Extracted page text data

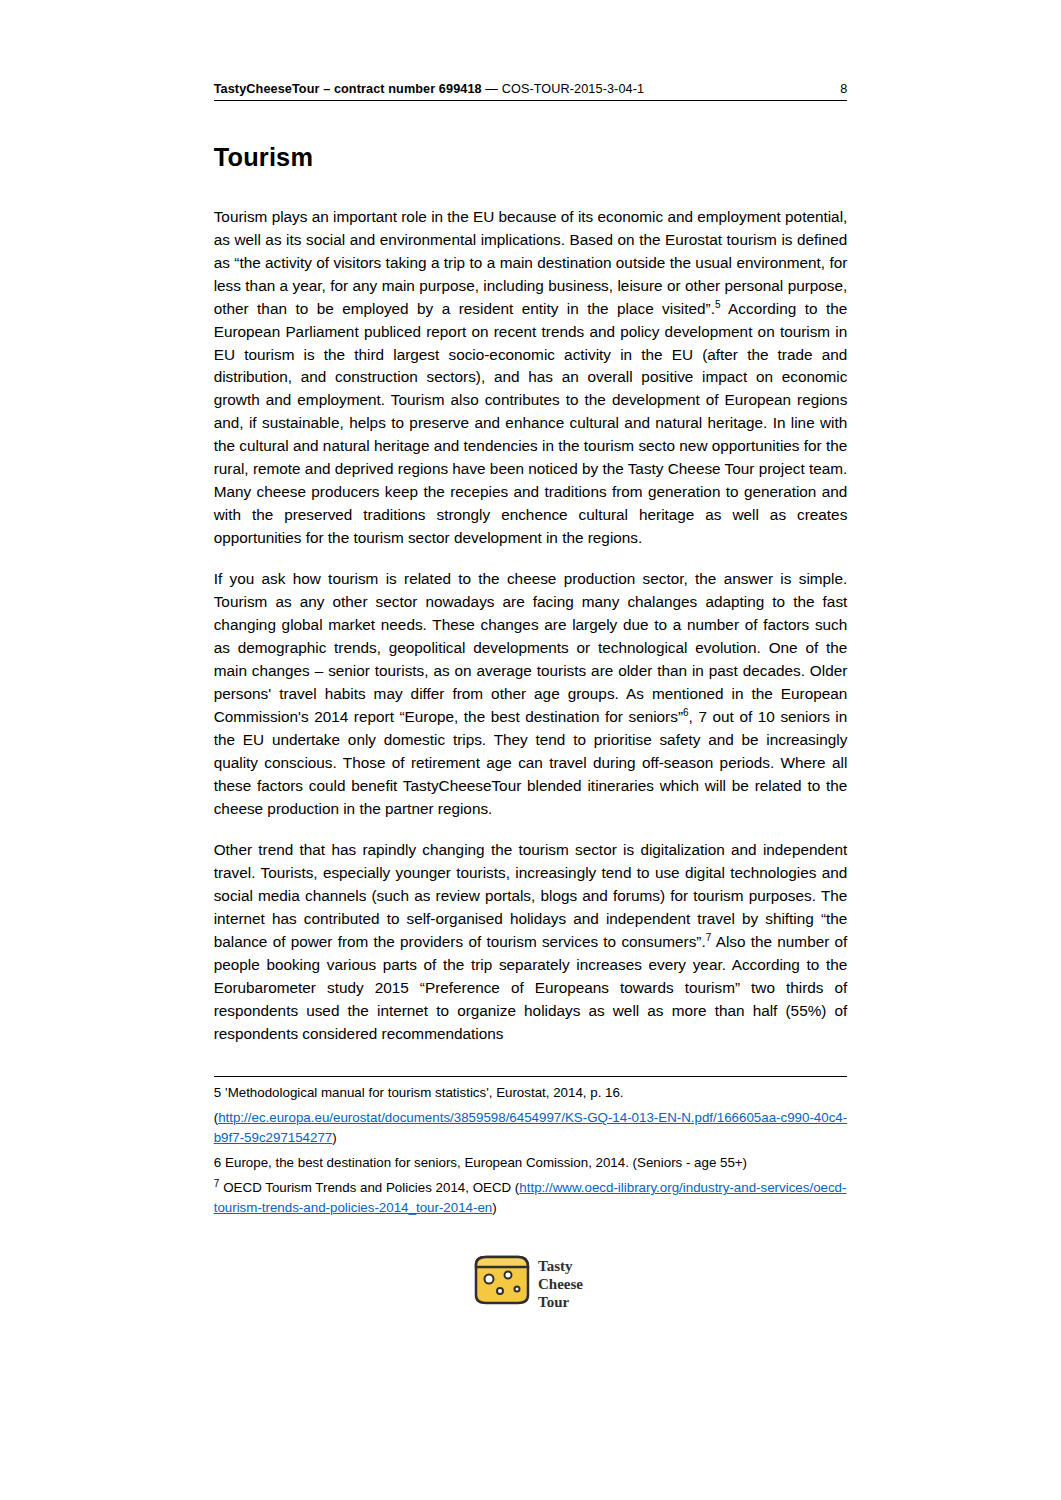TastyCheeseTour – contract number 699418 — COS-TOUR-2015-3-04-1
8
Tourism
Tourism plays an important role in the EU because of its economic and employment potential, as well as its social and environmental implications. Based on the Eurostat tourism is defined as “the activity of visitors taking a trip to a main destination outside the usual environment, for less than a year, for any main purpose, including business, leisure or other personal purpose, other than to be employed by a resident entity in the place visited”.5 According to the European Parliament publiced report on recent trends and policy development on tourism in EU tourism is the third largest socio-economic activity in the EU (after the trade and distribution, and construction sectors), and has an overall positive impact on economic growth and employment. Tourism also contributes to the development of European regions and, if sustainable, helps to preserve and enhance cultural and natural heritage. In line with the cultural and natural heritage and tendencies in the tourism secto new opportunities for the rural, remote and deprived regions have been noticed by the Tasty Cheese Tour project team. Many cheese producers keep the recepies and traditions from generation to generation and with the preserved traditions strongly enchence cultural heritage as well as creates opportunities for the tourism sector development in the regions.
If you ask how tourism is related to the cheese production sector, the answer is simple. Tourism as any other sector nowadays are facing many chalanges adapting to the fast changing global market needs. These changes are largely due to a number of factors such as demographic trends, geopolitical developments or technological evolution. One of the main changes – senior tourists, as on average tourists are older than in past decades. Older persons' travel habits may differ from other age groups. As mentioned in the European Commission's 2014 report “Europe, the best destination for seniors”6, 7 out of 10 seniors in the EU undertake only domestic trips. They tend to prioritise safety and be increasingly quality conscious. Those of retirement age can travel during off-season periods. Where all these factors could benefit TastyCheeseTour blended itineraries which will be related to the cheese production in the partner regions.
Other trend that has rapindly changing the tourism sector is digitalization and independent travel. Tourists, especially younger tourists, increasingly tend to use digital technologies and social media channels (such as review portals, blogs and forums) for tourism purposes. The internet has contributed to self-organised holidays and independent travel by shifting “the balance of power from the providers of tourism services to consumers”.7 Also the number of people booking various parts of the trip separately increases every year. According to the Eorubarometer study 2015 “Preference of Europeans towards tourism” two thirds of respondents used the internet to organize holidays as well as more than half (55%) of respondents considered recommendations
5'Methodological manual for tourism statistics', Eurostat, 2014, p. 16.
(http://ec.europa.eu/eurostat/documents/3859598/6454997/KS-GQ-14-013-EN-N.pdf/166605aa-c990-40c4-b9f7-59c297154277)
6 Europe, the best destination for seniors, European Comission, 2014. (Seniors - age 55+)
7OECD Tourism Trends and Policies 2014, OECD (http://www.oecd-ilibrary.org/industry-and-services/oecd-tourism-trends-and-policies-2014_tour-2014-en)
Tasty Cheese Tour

§ What you should do
Every record above must be repeated exactly, with the pictures dropped.

§ Worked solution
TastyCheeseTour – contract number 699418 — COS-TOUR-2015-3-04-1
8
Tourism
Tourism plays an important role in the EU because of its economic and employment potential, as well as its social and environmental implications. Based on the Eurostat tourism is defined as “the activity of visitors taking a trip to a main destination outside the usual environment, for less than a year, for any main purpose, including business, leisure or other personal purpose, other than to be employed by a resident entity in the place visited”.5 According to the European Parliament publiced report on recent trends and policy development on tourism in EU tourism is the third largest socio-economic activity in the EU (after the trade and distribution, and construction sectors), and has an overall positive impact on economic growth and employment. Tourism also contributes to the development of European regions and, if sustainable, helps to preserve and enhance cultural and natural heritage. In line with the cultural and natural heritage and tendencies in the tourism secto new opportunities for the rural, remote and deprived regions have been noticed by the Tasty Cheese Tour project team. Many cheese producers keep the recepies and traditions from generation to generation and with the preserved traditions strongly enchence cultural heritage as well as creates opportunities for the tourism sector development in the regions.
If you ask how tourism is related to the cheese production sector, the answer is simple. Tourism as any other sector nowadays are facing many chalanges adapting to the fast changing global market needs. These changes are largely due to a number of factors such as demographic trends, geopolitical developments or technological evolution. One of the main changes – senior tourists, as on average tourists are older than in past decades. Older persons' travel habits may differ from other age groups. As mentioned in the European Commission's 2014 report “Europe, the best destination for seniors”6, 7 out of 10 seniors in the EU undertake only domestic trips. They tend to prioritise safety and be increasingly quality conscious. Those of retirement age can travel during off-season periods. Where all these factors could benefit TastyCheeseTour blended itineraries which will be related to the cheese production in the partner regions.
Other trend that has rapindly changing the tourism sector is digitalization and independent travel. Tourists, especially younger tourists, increasingly tend to use digital technologies and social media channels (such as review portals, blogs and forums) for tourism purposes. The internet has contributed to self-organised holidays and independent travel by shifting “the balance of power from the providers of tourism services to consumers”.7 Also the number of people booking various parts of the trip separately increases every year. According to the Eorubarometer study 2015 “Preference of Europeans towards tourism” two thirds of respondents used the internet to organize holidays as well as more than half (55%) of respondents considered recommendations
5'Methodological manual for tourism statistics', Eurostat, 2014, p. 16.
(http://ec.europa.eu/eurostat/documents/3859598/6454997/KS-GQ-14-013-EN-N.pdf/166605aa-c990-40c4-b9f7-59c297154277)
6 Europe, the best destination for seniors, European Comission, 2014. (Seniors - age 55+)
7OECD Tourism Trends and Policies 2014, OECD (http://www.oecd-ilibrary.org/industry-and-services/oecd-tourism-trends-and-policies-2014_tour-2014-en)
Tasty Cheese Tour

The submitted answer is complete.